Hüseyin Hüsnü Özdamar (born; Hüseyin Hüsnü Efendi; 1875 – 17 June 1961) was a Turkish politician and Islamic jurist, known for his role in both the Ottoman Empire and the early Republic of Turkey. He served as a member in the first parliament representing Isparta for six consecutive terms, actively contributing to the legislative process during the formative years of the country. He was also a central figure in the Turkish War of Independence, participating in national movements, including Association for Defence of National Rights.

== Early life and education ==
Özdamar was born to İsmail
Bey and Fatma Hanım in 1875 in Isparta, Turkey. He was married with three children. In line with the Surname Law of 1934, which required citizens to adopt the use of fixed, hereditary family surnames, he chose the surname Özdamar.

He completed his primary education in Isparta and continued his studies in Konya, a prominent center for religious education at the time. He enrolled in the Zawiya madrasa, near the Şerafeddin mosque, where he studied religious science for six years. In 1885, he received a teaching certificate (ijazah) from his instructor, Parlakzâde Ahmet Fahri Efendi.

He continued his education in Istanbul at the Mahmut Pasha Mosque, where he obtained his knowledge of religious and linguistic studies. On 9 August 1902, he obtained another certificate from Mekkizade Mustafa Asım Efendi, which allowed him to teach at a high level of religious education.

== Early career ==
Following his license from Mekkizade Mustafa Asım Efendi, he returned to Isparta where he began his teaching career at the Sadiye Madrasah in Çelebi District. In 1910, he was appointed to a teaching position in Antalya, but due to uncertain reasons, he remained in Isparta. In 1911, he became a court clerk at the Isparta sharia court and later served as a member of the provincial council. His participation in local governance and education made him a well-known figure in his community.

On March 5, 1916, he was elected as the mufti, a position qualified to issue legal ruling within framework of Islamic law, of Isparta prior to the establishment of the Republic of Turkey. However, he was removed from his position following complaints from officials of the Committee of Union and Progress regarding his predecessor, mufti Şakir Efendi. Özdamar was subsequently reinstated as the mufti of Isparta in 1916. He served in this role until 1919, giving lectures at the local religious community during the final years of the Ottoman Empire. However, after the reinstatement of mufti Şakir Efendi, Özdamar resigned from his post in 1919.

== Political career ==
=== Role in independence ===
Özdamar was actively engaged in the Turkish War of Independence following the Greek occupation of Izmir in 1919. He was a central figure in organizing national resistance in the Isparta region and participated in the First Nazilli Congress. Held from August 7–8, though some sources suggest it took place from August 6–9, 1919, the congress aimed to resist foreign occupation. He established contact with the Nazilli Central Committee, thereby facilitating its first connection with the Greco-Turkish War (known in Turkey as Western Front).
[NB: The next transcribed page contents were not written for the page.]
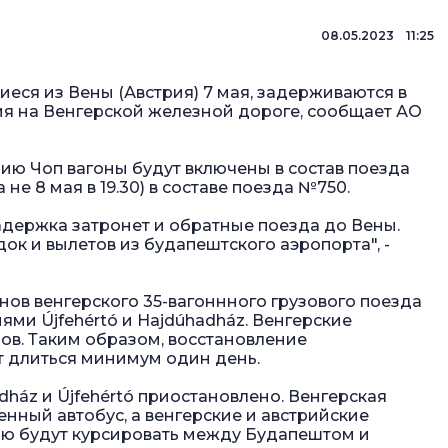
08.05.2023 11:25
еся из Вены (Австрия) 7 мая, задерживаются в
вия на Венгерской железной дороге, сообщает АО
цию Чоп вагоны будут включены в состав поезда
 не 8 мая в 19.30) в составе поезда №750.
держка затронет и обратные поезда до Вены.
ок и вылетов из будапештского аэропорта", -
онов венгерского 35-вагоннного грузового поезда
ями Újfehértó и Hajdúhadház. Венгерские
в. Таким образом, восстановление
т длиться минимум один день.
ház и Újfehértó приостановлено. Венгерская
нный автобус, а венгерские и австрийские
ью будут курсировать между Будапештом и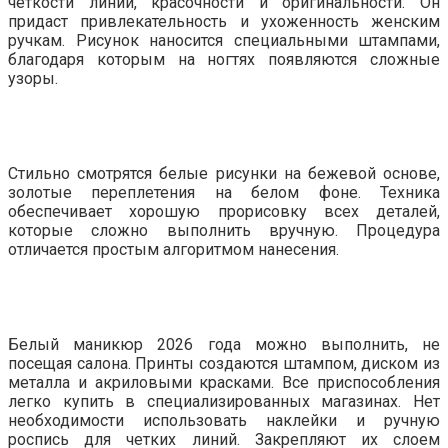
четкости линий, красочности и оригинальности. Он
придаст привлекательность и ухоженность женским
ручкам. Рисунок наносится специальными штампами,
благодаря которым на ногтях появляются сложные
узоры.
Стильно смотрятся белые рисунки на бежевой основе,
золотые переплетения на белом фоне. Техника
обеспечивает хорошую прорисовку всех деталей,
которые сложно выполнить вручную. Процедура
отличается простым алгоритмом нанесения.
Белый маникюр 2026 года можно выполнить, не
посещая салона. Принты создаются штампом, диском из
металла и акриловыми красками. Все приспособления
легко купить в специализированных магазинах. Нет
необходимости использовать наклейки и ручную
роспись для четких линий. Закрепляют их слоем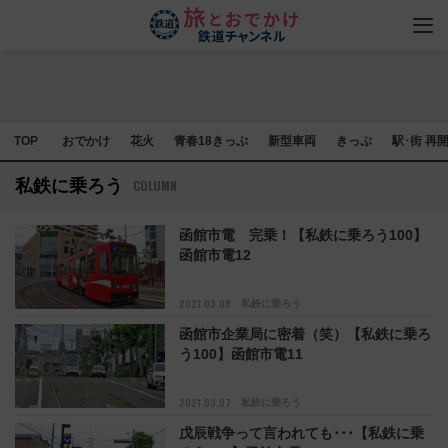
TOP
おでかけ
花火
青春18きっぷ
新型車両
きっぷ
駅･街 再
私鉄に乗ろう
COLUMN
函館市電 完乗！【私鉄に乗ろう100】
函館市電12
2021.03.08
私鉄に乗ろう
函館市企業局に密着（笑）【私鉄に乗ろ
う100】函館市電11
2021.03.07
私鉄に乗ろう
戊辰戦争って言われても･･･【私鉄に乗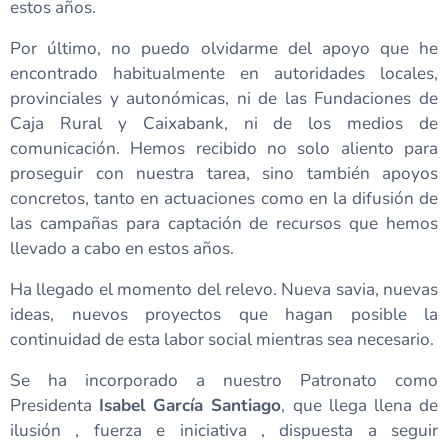
estos años.
Por último, no puedo olvidarme del apoyo que he
encontrado habitualmente en autoridades locales,
provinciales y autonómicas, ni de las Fundaciones de
Caja Rural y Caixabank, ni de los medios de
comunicación. Hemos recibido no solo aliento para
proseguir con nuestra tarea, sino también apoyos
concretos, tanto en actuaciones como en la difusión de
las campañas para captación de recursos que hemos
llevado a cabo en estos años.
Ha llegado el momento del relevo. Nueva savia, nuevas
ideas, nuevos proyectos que hagan posible la
continuidad de esta labor social mientras sea necesario.
Se ha incorporado a nuestro Patronato como
Presidenta
Isabel García Santiago
, que llega llena de
ilusión , fuerza e iniciativa , dispuesta a seguir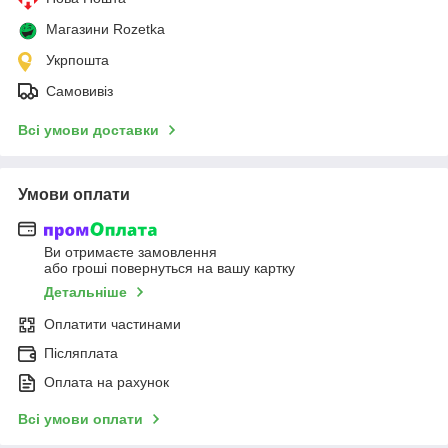
Магазини Rozetka
Укрпошта
Самовивіз
Всі умови доставки
Умови оплати
Ви отримаєте замовлення
або гроші повернуться на вашу картку
Детальніше
Оплатити частинами
Післяплата
Оплата на рахунок
Всі умови оплати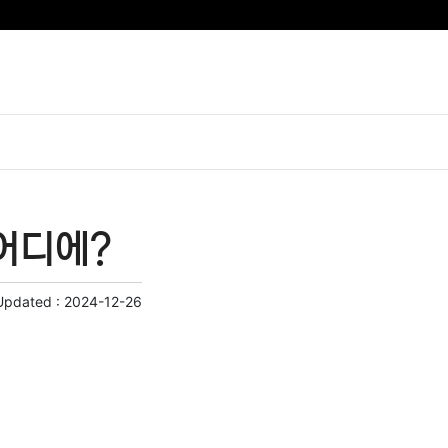
어디에?
Updated :
2024-12-26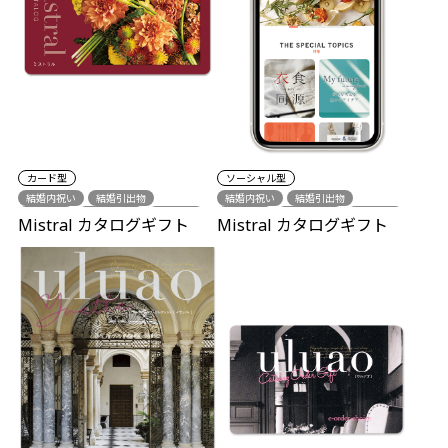
カード型
ソーシャル型
結婚内祝い
結婚引出物
結婚内祝い
結婚引出物
出産祝い
出産内祝い
新築祝い
出産祝い
出産内祝い
新築祝い
Mistral カタログギフト
Mistral カタログギフト
各種内祝い
各種内祝い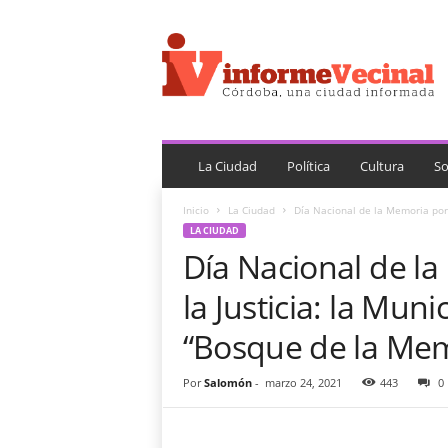
i
n
f
o
r
m
e
V
La Ciudad
Política
Cultura
So
e
c
Inicio
La Ciudad
Día Nacional de la Memoria por la
i
LA CIUDAD
n
Día Nacional de la
a
l
la Justicia: la Mun
“Bosque de la Me
Por
Salomón
-
marzo 24, 2021
443
0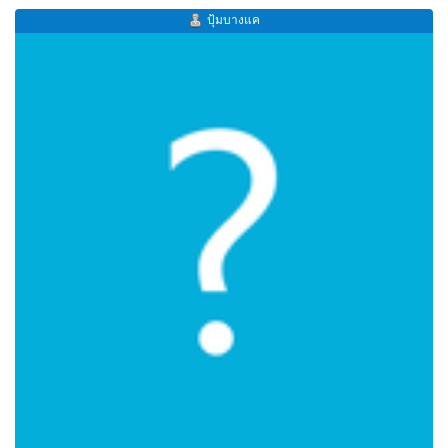
ปุ้มบางแค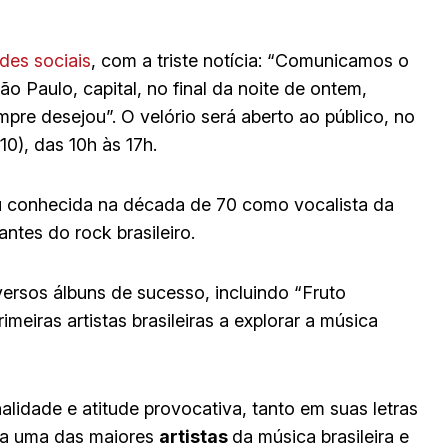
des sociais
, com a triste notícia: “Comunicamos o
o Paulo, capital, no final da noite de ontem,
pre desejou”. O velório será aberto ao público, no
10), das 10h às 17h.
u conhecida na década de 70 como vocalista da
ntes do rock brasileiro.
iversos álbuns de sucesso, incluindo “Fruto
imeiras artistas brasileiras a explorar a música
nalidade e atitude provocativa, tanto em suas letras
da uma das maiores
artistas
da música brasileira e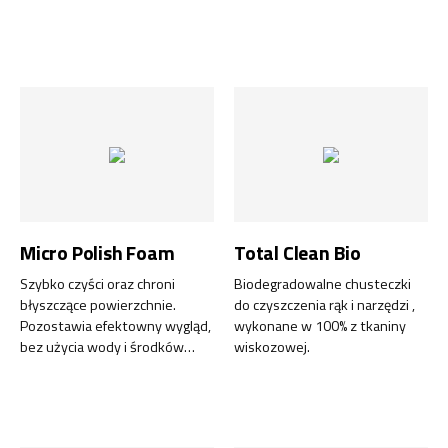
zewnątrz samochodów
osobowych, ciężarowych i
innych środków transportu.
Micro Polish Foam
Total Clean Bio
Szybko czyści oraz chroni
Biodegradowalne chusteczki
błyszczące powierzchnie.
do czyszczenia rąk i narzędzi ,
Pozostawia efektowny wygląd,
wykonane w 100% z tkaniny
bez użycia wody i środków
wiskozowej.
chemicznych.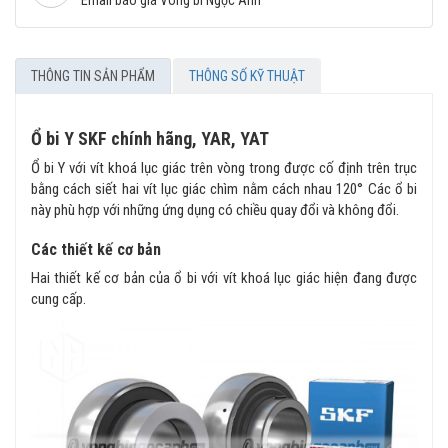
THÔNG TIN SẢN PHẨM
THÔNG SỐ KỸ THUẬT
Ổ bi Y SKF chính hãng, YAR, YAT
Ổ bi Y với vít khoá lục giác trên vòng trong được cố định trên trục
bằng cách siết hai vít lục giác chìm nằm cách nhau 120° Các ổ bi
này phù hợp với những ứng dụng có chiều quay đổi và không đổi.
Các thiết kế cơ bản
Hai thiết kế cơ bản của ổ bi với vít khoá lục giác hiện đang được
cung cấp.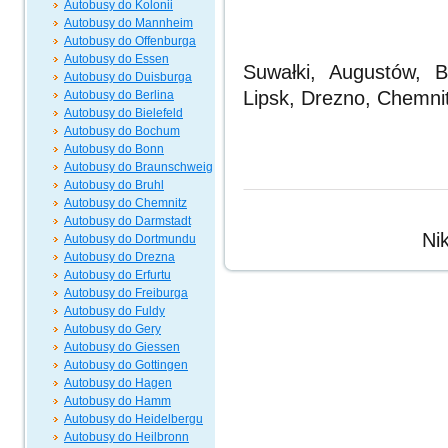
Autobusy do Kolonii
Autobusy do Mannheim
Autobusy do Offenburga
Autobusy do Essen
Suwałki, Augustów, B
Autobusy do Duisburga
Lipsk, Drezno, Chemni
Autobusy do Berlina
Autobusy do Bielefeld
Autobusy do Bochum
Autobusy do Bonn
Autobusy do Braunschweig
Autobusy do Bruhl
Autobusy do Chemnitz
Autobusy do Darmstadt
Ni
Autobusy do Dortmundu
Autobusy do Drezna
Autobusy do Erfurtu
Autobusy do Freiburga
Autobusy do Fuldy
Autobusy do Gery
Autobusy do Giessen
Autobusy do Gottingen
Autobusy do Hagen
Autobusy do Hamm
Autobusy do Heidelbergu
Autobusy do Heilbronn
Upon his return from the congress, he became one of the founding members of the Isparta branch of the Defense of National Rights Society (Müdafaa-i Hukuk Cemiyeti), which later played a central role in supporting the nationalist movement.

=== Parliamentary career ===
After the dissolution of the Ottoman parliament in 1920, the Turkish nationalist movement led by Mustafa Kemal Atatürk called for the formation of a new national assembly in Ankara. Özdamar was elected as one of five representatives from Isparta to the Grand National Assembly of Turkey (GNAT). He participated in the opening session of the GNAT on 23 April 1920 and became an active member of the legislature.

During his time in parliament, he addressed issues affecting his constituency, such as earthquake relief for Isparta, taxation policies, and the administrative organization of districts within the province. Over his six terms, he worked on contributed to the region's infrastructure and governance.

He retired from public service in 1934, however continued to serve as a member of parliament until 1943.

He was awarded the Medal of Independence for his contributions to the independence movement.